Perlindungan Awak Kapal Perikanan Dinilai Perlu Pendekatan Preventif

3 hours ago 4

REPUBLIKA.CO.ID, BATAM — Perlindungan awak kapal perikanan Indonesia dinilai perlu diperkuat melalui kebijakan yang lebih sistematis dan preventif. Upaya tersebut dipandang penting untuk memastikan keselamatan dan kesejahteraan pekerja sejak proses perekrutan hingga pemulangan.

Direktur Stella Maris Batam, Asensius Guntur, mengatakan lembaganya setiap tahun menerima pengaduan dari awak kapal perikanan yang mengalami pelanggaran hak. Pengaduan tersebut mencakup masalah kontrak, upah, hingga kondisi kerja di laut.

“Setiap tahun kami menerima pengaduan dari awak kapal perikanan yang hak-haknya diabaikan. Ini menjadi alarm bahwa perlindungan hukum bagi mereka masih sangat lemah,” ujar Asensius Guntur dalam siaran pers, Senin (22/12/2025).

Asensius yang akrab disapa Romo Yance menilai ratifikasi Konvensi ILO Nomor 188 tentang Pekerjaan dalam Penangkapan Ikan menjadi langkah penting memperkuat standar perlindungan awak kapal perikanan. Konvensi ini dinilai dapat menjadi acuan nasional dalam menjamin hak-hak AKP.

“Indonesia sampai hari ini belum punya standar perlindungan khusus untuk awak kapal perikanan. Ketika terjadi masalah, kita tidak punya acuan yang kuat untuk menyelesaikannya,” katanya.

Ia menjelaskan, berbagai kasus yang ditemui di lapangan menunjukkan masih adanya praktik eksploitasi. Menurutnya, kondisi tersebut kerap terjadi karena lemahnya pengawasan dan tidak adanya standar kerja yang mengikat.

“Saya pernah dikirimi video dari Tongshan, China. Awak kapal perikanan Indonesia di sana bilang, ‘Pater, kami hampir mati kelaparan. Kami minum air hujan. Tolong bantu kami’,” ungkapnya.

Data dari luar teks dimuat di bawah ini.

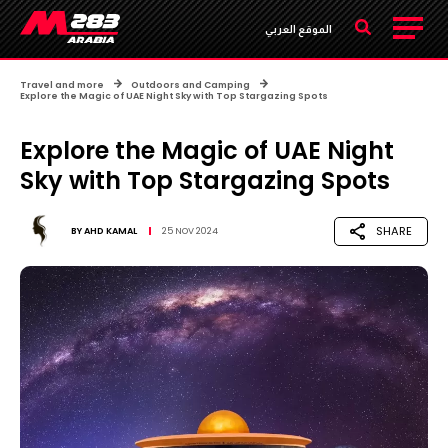
الموقع العربي
Travel and more
Outdoors and Camping
Explore the Magic of UAE Night Sky with Top Stargazing Spots
Explore the Magic of UAE Night
Sky with Top Stargazing Spots
SHARE
BY
AHD KAMAL
25 NOV 2024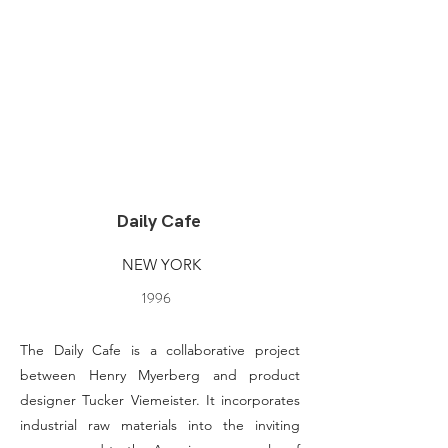
Daily Cafe
NEW YORK
1996
The Daily Cafe is a collaborative project
between Henry Myerberg and product
designer Tucker Viemeister. It incorporates
industrial raw materials into the inviting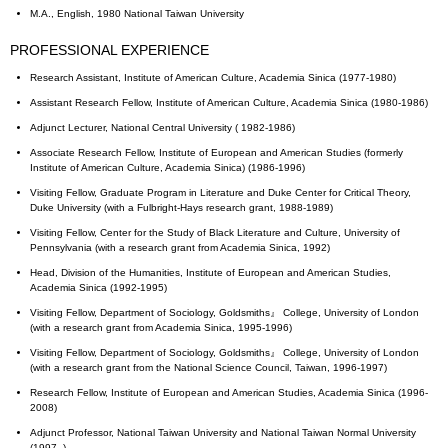
M.A., English, 1980 National Taiwan University
PROFESSIONAL EXPERIENCE
Research Assistant, Institute of American Culture, Academia Sinica (1977-1980)
Assistant Research Fellow, Institute of American Culture, Academia Sinica (1980-1986)
Adjunct Lecturer, National Central University ( 1982-1986)
Associate Research Fellow, Institute of European and American Studies (formerly
Institute of American Culture, Academia Sinica) (1986-1996)
Visiting Fellow, Graduate Program in Literature and Duke Center for Critical Theory,
Duke University (with a Fulbright-Hays research grant, 1988-1989)
Visiting Fellow, Center for the Study of Black Literature and Culture, University of
Pennsylvania (with a research grant from Academia Sinica, 1992)
Head, Division of the Humanities, Institute of European and American Studies,
Academia Sinica (1992-1995)
Visiting Fellow, Department of Sociology, Goldsmiths』 College, University of London
(with a research grant from Academia Sinica, 1995-1996)
Visiting Fellow, Department of Sociology, Goldsmiths』 College, University of London
(with a research grant from the National Science Council, Taiwan, 1996-1997)
Research Fellow, Institute of European and American Studies, Academia Sinica (1996-
2008)
Adjunct Professor, National Taiwan University and National Taiwan Normal University
(1997- )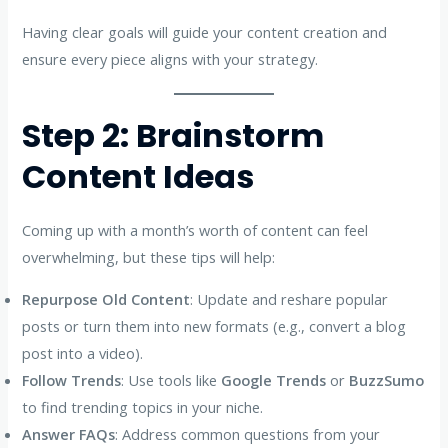
Having clear goals will guide your content creation and
ensure every piece aligns with your strategy.
Step 2: Brainstorm
Content Ideas
Coming up with a month’s worth of content can feel
overwhelming, but these tips will help:
Repurpose Old Content
: Update and reshare popular
posts or turn them into new formats (e.g., convert a blog
post into a video).
Follow Trends
: Use tools like
Google Trends
or
BuzzSumo
to find trending topics in your niche.
Answer FAQs
: Address common questions from your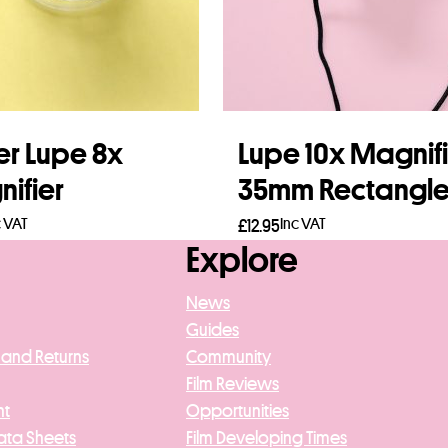
er Lupe 8x
Lupe 10x Magnif
ifier
35mm Rectangl
c VAT
Inc VAT
£
12.95
Explore
to basket
Read more
News
Guides
 and Returns
Community
Film Reviews
nt
Opportunities
ata Sheets
Film Developing Times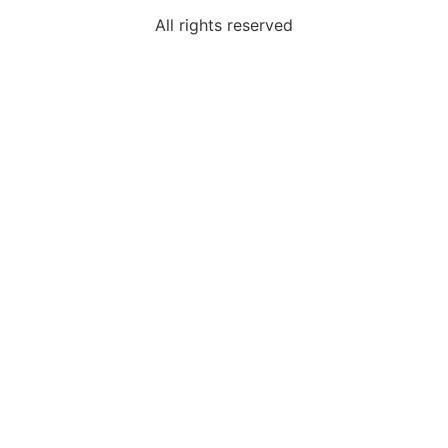
All rights reserved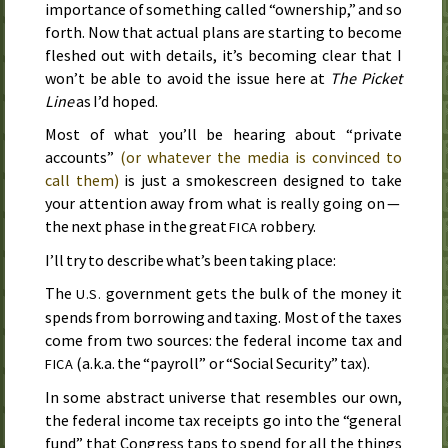
importance of something called “ownership,” and so
forth. Now that actual plans are starting to become
fleshed out with details, it’s becoming clear that I
won’t be able to avoid the issue here at
The Picket
Line
as I’d hoped.
Most of what you’ll be hearing about “private
accounts”
(or whatever the media is convinced to
call them)
is just a smokescreen designed to take
your attention away from what is really going on —
the next phase in the great
robbery.
FICA
I’ll try to describe what’s been taking place:
The
government gets the bulk of the money it
U.S.
spends from borrowing and taxing. Most of the taxes
come from two sources: the federal income tax and
(
a.k.a.
the “payroll” or “Social Security” tax).
FICA
In some abstract universe that resembles our own,
the federal income tax receipts go into the “general
fund” that Congress taps to spend for all the things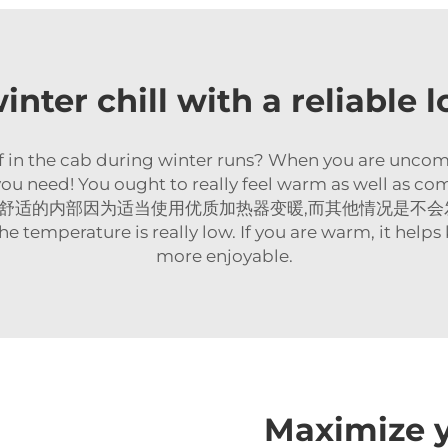
inter chill with a reliable l
ff in the cab during winter runs? When you are uncomfor
you need! You ought to really feel warm as well as comf
d heater舒适的内部因为适当使用优质加热器变暖,而其他情况是不会发生. So i
he temperature is really low. If you are warm, it help
more enjoyable.
Maximize y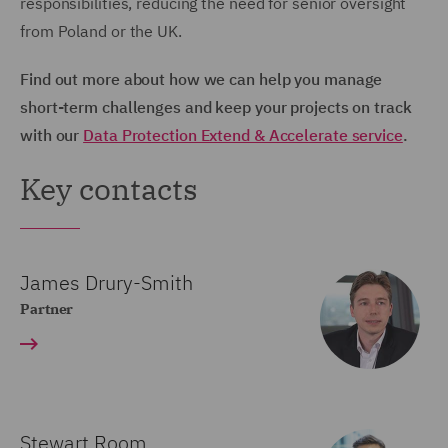
responsibilities, reducing the need for senior oversight
from Poland or the UK.
Find out more about how we can help you manage
short-term challenges and keep your projects on track
with our
Data Protection Extend & Accelerate service
.
Key contacts
James Drury-Smith
Partner
Stewart Room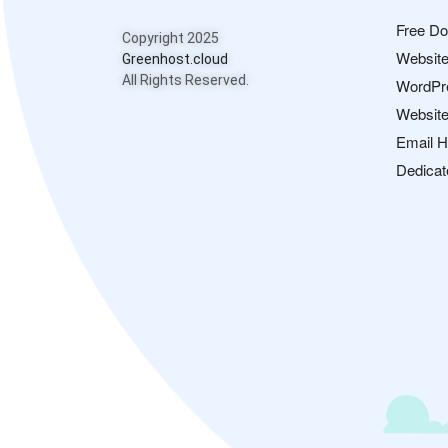
Free D
Copyright 2025
Website
Greenhost.cloud
All Rights Reserved.
WordPr
Website
Email H
Dedicat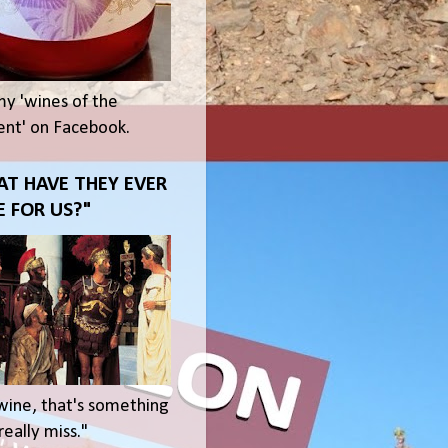
my 'wines of the
t' on Facebook.
T HAVE THEY EVER
 FOR US?"
wine, that's something
eally miss."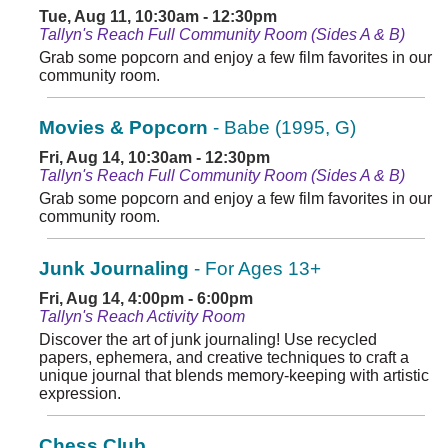
Tue, Aug 11, 10:30am - 12:30pm
Tallyn's Reach Full Community Room (Sides A & B)
Grab some popcorn and enjoy a few film favorites in our
community room.
Movies & Popcorn
- Babe (1995, G)
Fri, Aug 14, 10:30am - 12:30pm
Tallyn's Reach Full Community Room (Sides A & B)
Grab some popcorn and enjoy a few film favorites in our
community room.
Junk Journaling
- For Ages 13+
Fri, Aug 14, 4:00pm - 6:00pm
Tallyn's Reach Activity Room
Discover the art of junk journaling! Use recycled
papers, ephemera, and creative techniques to craft a
unique journal that blends memory-keeping with artistic
expression.
Chess Club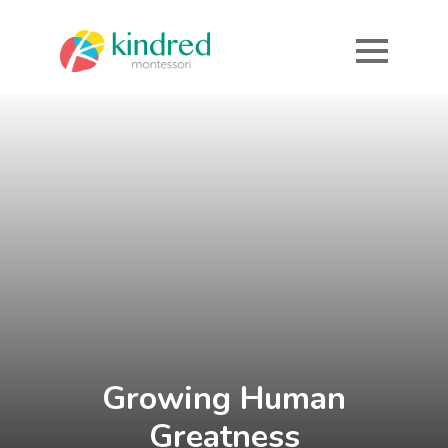
Growing
Human
Greatness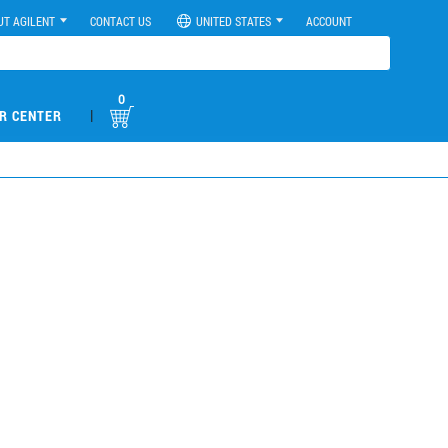
UT AGILENT
CONTACT US
UNITED STATES
ACCOUNT
0
|
R CENTER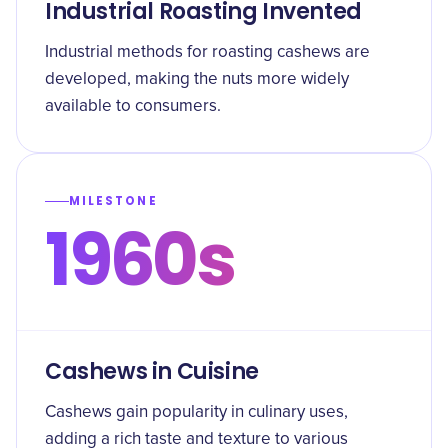
Industrial Roasting Invented
Industrial methods for roasting cashews are
developed, making the nuts more widely
available to consumers.
MILESTONE
1960s
Cashews in Cuisine
Cashews gain popularity in culinary uses,
adding a rich taste and texture to various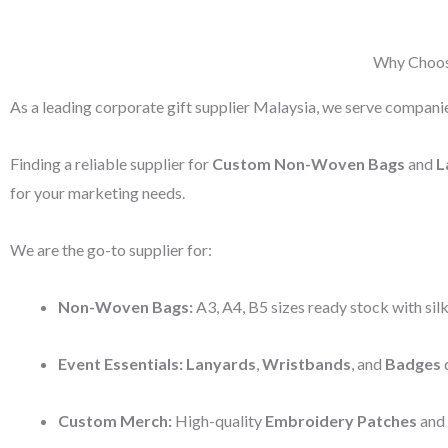
Why Choose
As a leading corporate gift supplier Malaysia, we serve companie
Finding a reliable supplier for
Custom Non-Woven Bags
and
L
for your marketing needs.
We are the go-to supplier for:
Non-Woven Bags:
A3, A4, B5 sizes ready stock with silk
Event Essentials:
Lanyards
,
Wristbands
, and
Badges
d
Custom Merch:
High-quality
Embroidery Patches
and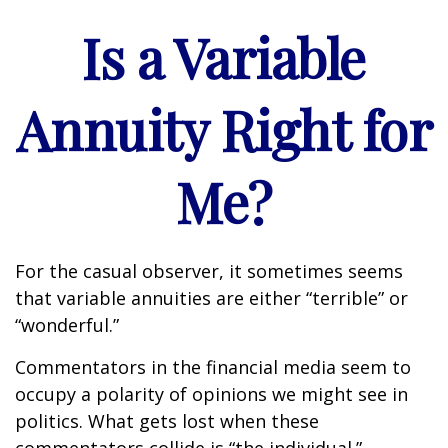
Is a Variable
Annuity Right for
Me?
For the casual observer, it sometimes seems
that variable annuities are either “terrible” or
“wonderful.”
Commentators in the financial media seem to
occupy a polarity of opinions we might see in
politics. What gets lost when these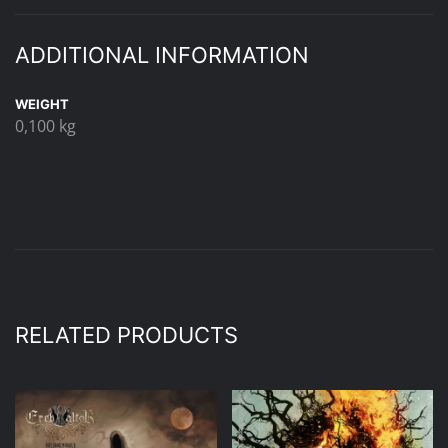
ADDITIONAL INFORMATION
WEIGHT
0,100 kg
RELATED PRODUCTS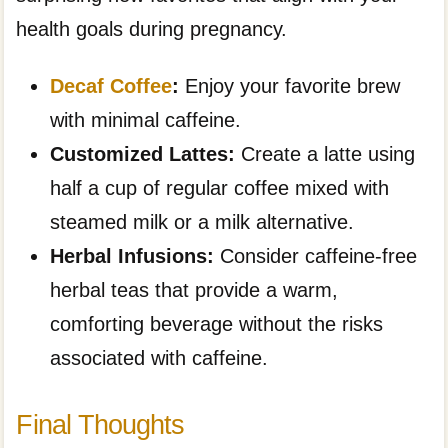
health goals during pregnancy.
Decaf Coffee
:
Enjoy your favorite brew
with minimal caffeine.
Customized Lattes:
Create a latte using
half a cup of regular coffee mixed with
steamed milk or a milk alternative.
Herbal Infusions:
Consider caffeine-free
herbal teas that provide a warm,
comforting beverage without the risks
associated with caffeine.
Final Thoughts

Romo Yance menyebut persoalan kontrak kerja juga menjadi masalah berulang. Banyak AKP dipulangkan lebih cepat dari masa kontrak tanpa kejelasan hak.

“Mereka tanda tangan kontrak dua tahun, tapi setelah enam bulan kerja di kapal ikan Taiwan, langsung dipulangkan. Ini sangat merugikan ABK, karena untuk berangkat saja mereka harus meminjam uang puluhan juta rupiah,” jelasnya.

Data pendampingan Stella Maris Batam mencatat biaya perekrutan AKP dapat melebihi Rp20 juta. Dalam sejumlah kasus, awak kapal bahkan tidak menerima gaji selama berbulan-bulan.

“Saya pernah menangani kasus ABK yang tidak digaji selama 14 bulan. Akibatnya, dia diceraikan istrinya karena tidak pernah mengirim uang. Ini bukan cerita, ini kejadian nyata,” tegasnya.

Dukungan terhadap ratifikasi Konvensi ILO C188 juga disampaikan perwakilan International Labour Organization, Albert Bonasahat. Ia menilai ratifikasi sebagai fondasi untuk memperbaiki tata kelola perlindungan AKP Indonesia.

“Ratifikasi ILO C188 adalah batu penjuru untuk menunjukkan komitmen nyata negara dalam memperbaiki tata kelola perlindungan awak kapal perikanan,” ujarnya.

Albert menilai kekhawatiran bahwa ratifikasi akan menghambat industri perikanan tidak berdasar. Menurutnya, standar perlindungan justru dapat meningkatkan keberlanjutan sektor perikanan.

“Ketakutan bahwa ratifikasi akan melumpuhkan industri perikanan tidak berdasar dan perlu diluruskan,” katanya.